Speaking of Facebook, their privacy controls have matured to the point that I don’t think people need to change their display names to some combination of a nickname or middle name as opposed to their last name. Instead of being “Laura Jane” on Facebook, you can be your full-name and lock yourself down so people who are not your friend see absolutely nothing about you. If you are worried about people finding you on social media, don’t be on social media.

Ever since I got back from HighEdWeb ’15 in October, I’ve been trying Slack with my integrated marketing team. I’m working on a larger post about it, but I’ve managed to convince my team to use it, which was probably the hardest part of the process. What I like are the integrations. We have Twitter, Wufoo, and Basecamp tied into Slack to give the team constant updates, just like the Weather Channel.
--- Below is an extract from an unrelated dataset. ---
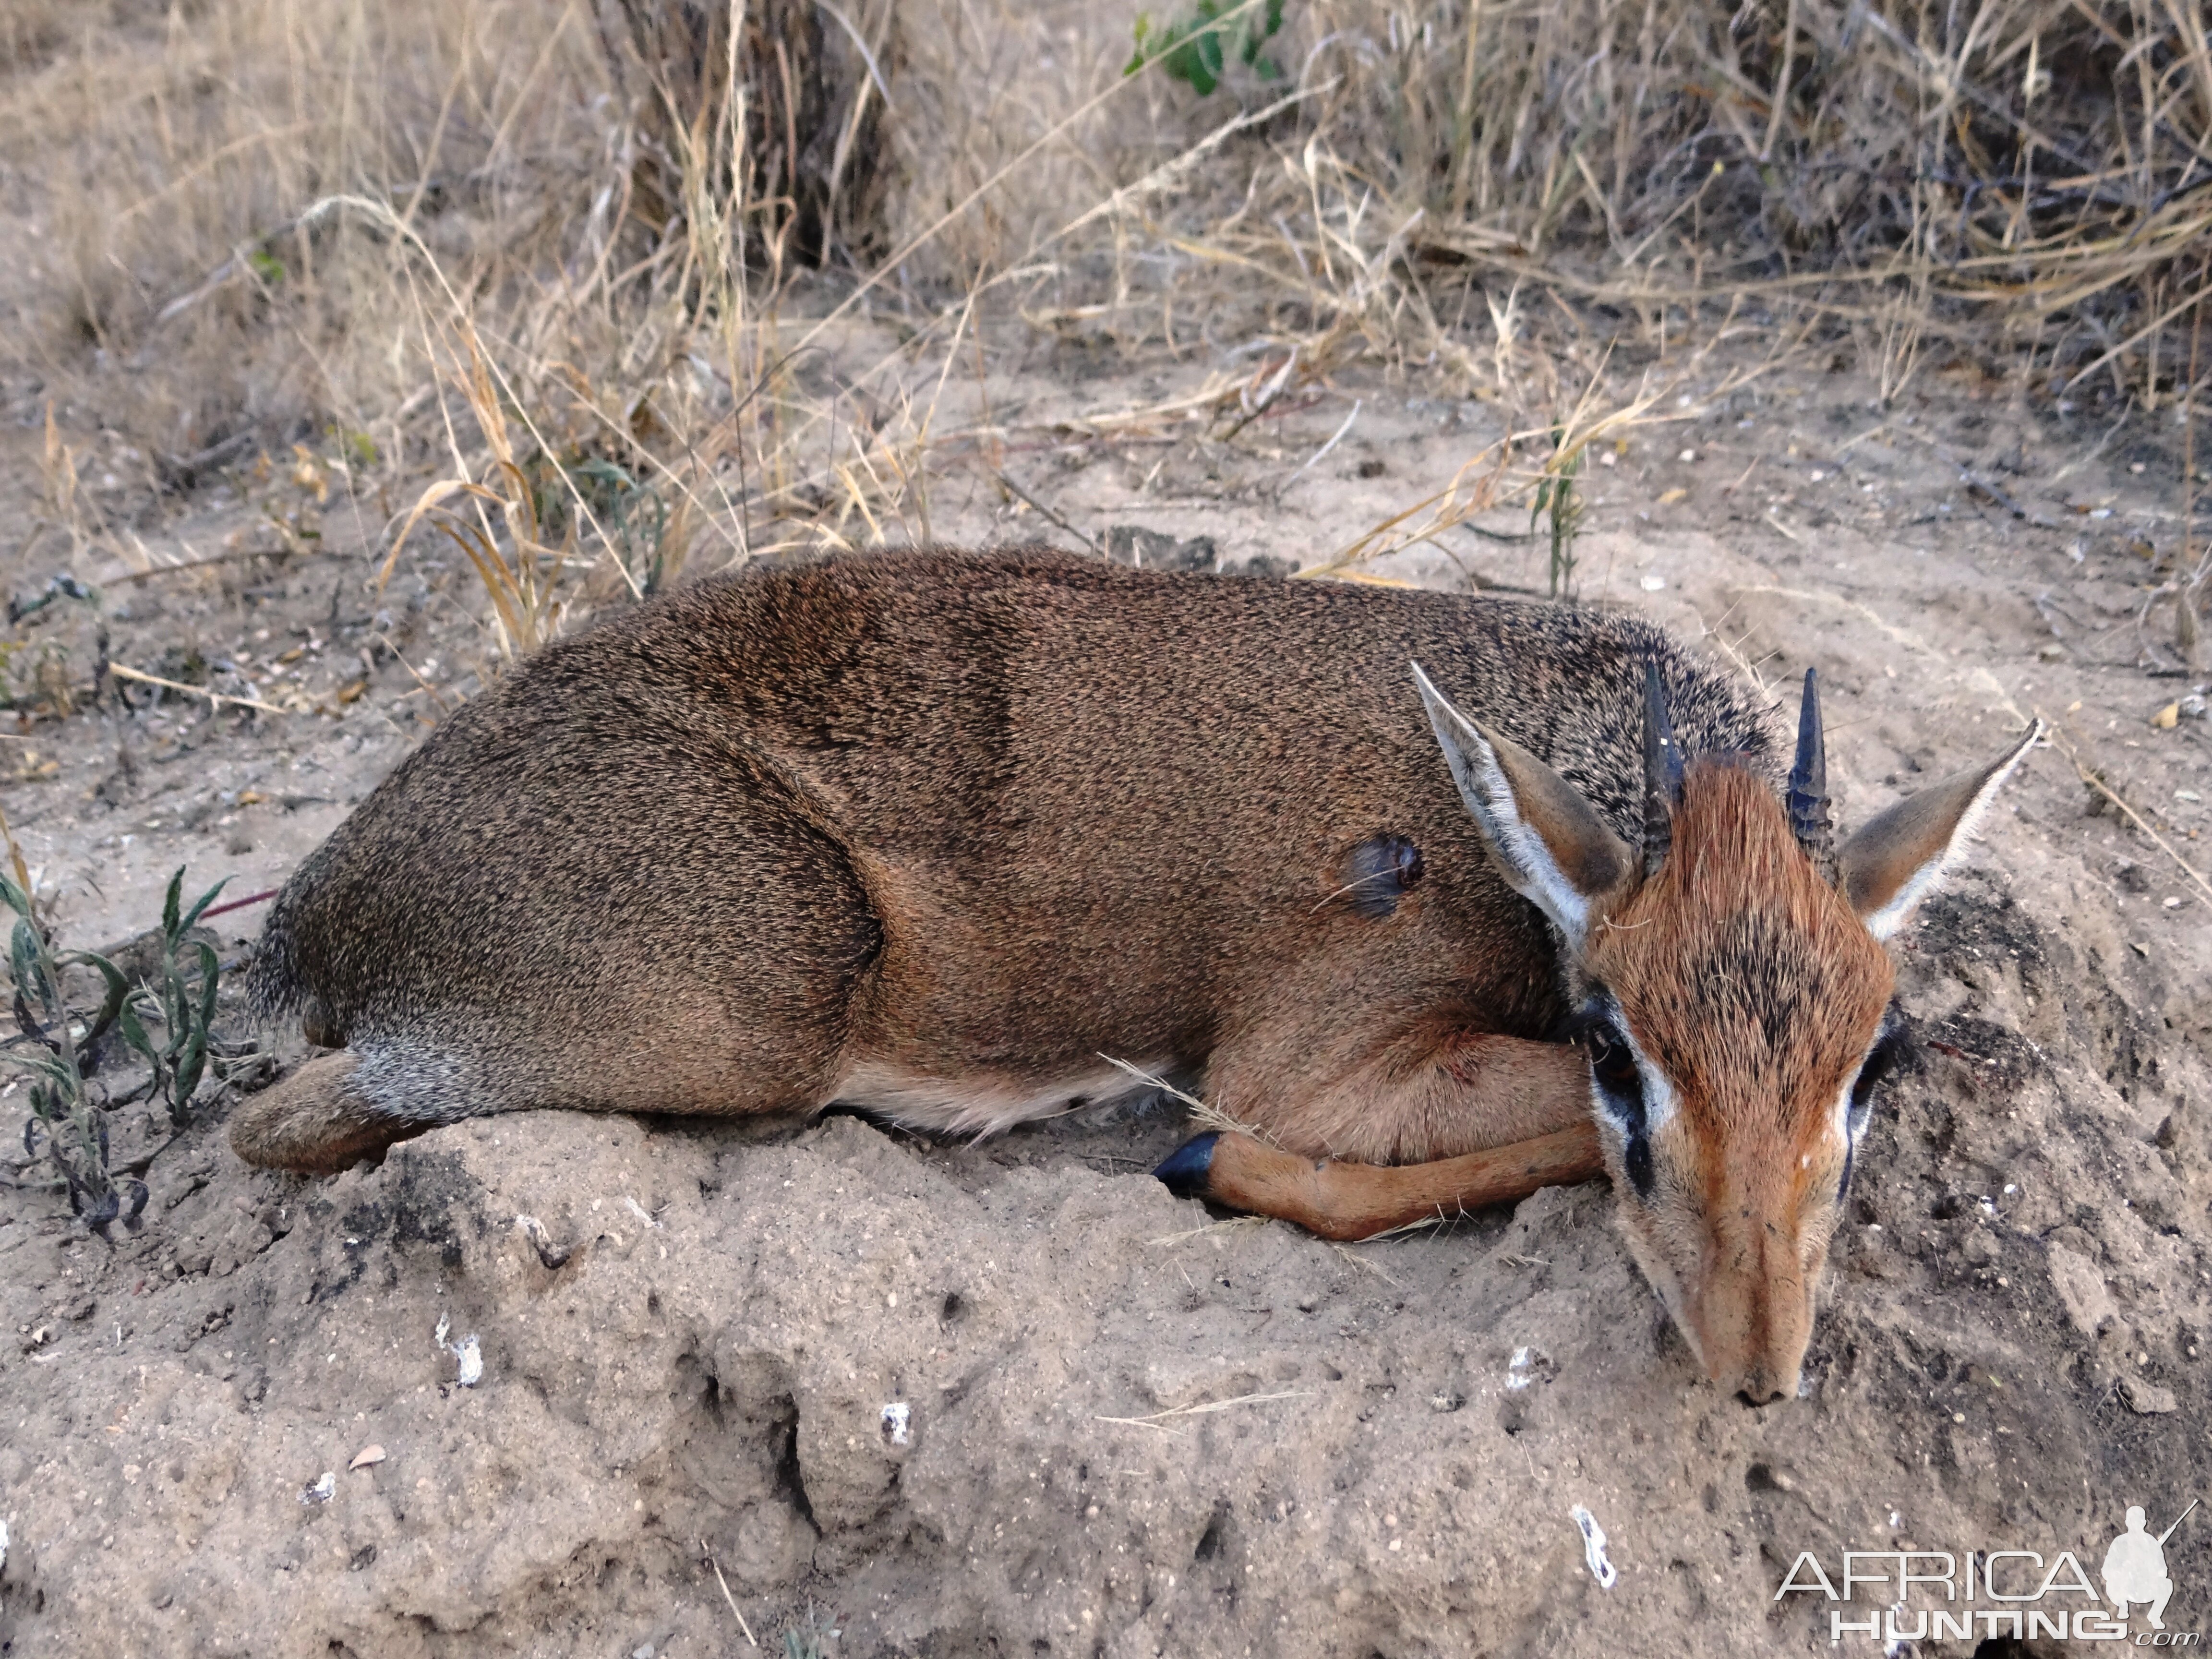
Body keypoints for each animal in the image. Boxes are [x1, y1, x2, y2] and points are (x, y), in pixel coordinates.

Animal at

If you’re looking for a fun, low-cost entry into VR, I’d recommend checking out the View-Master Virtual Reality Starter Pack. It’s a 21st century version of the old plastic viewer that took those photo discs, but not you put your smartphone in it. The apps that come with it are kind-of lame, but it’s fully compatible with apps and sites built for Google Cardboard, including version of Google Earth. If you have an Android phone, there are some videos in the YouTube app optimized for Cardboard and it’s pretty neat to stand in the middle of an orchestra and looking around while they play. I can definitely see lots of uses for Higher Ed here and I’m starting to get what all the fuss around VR is about.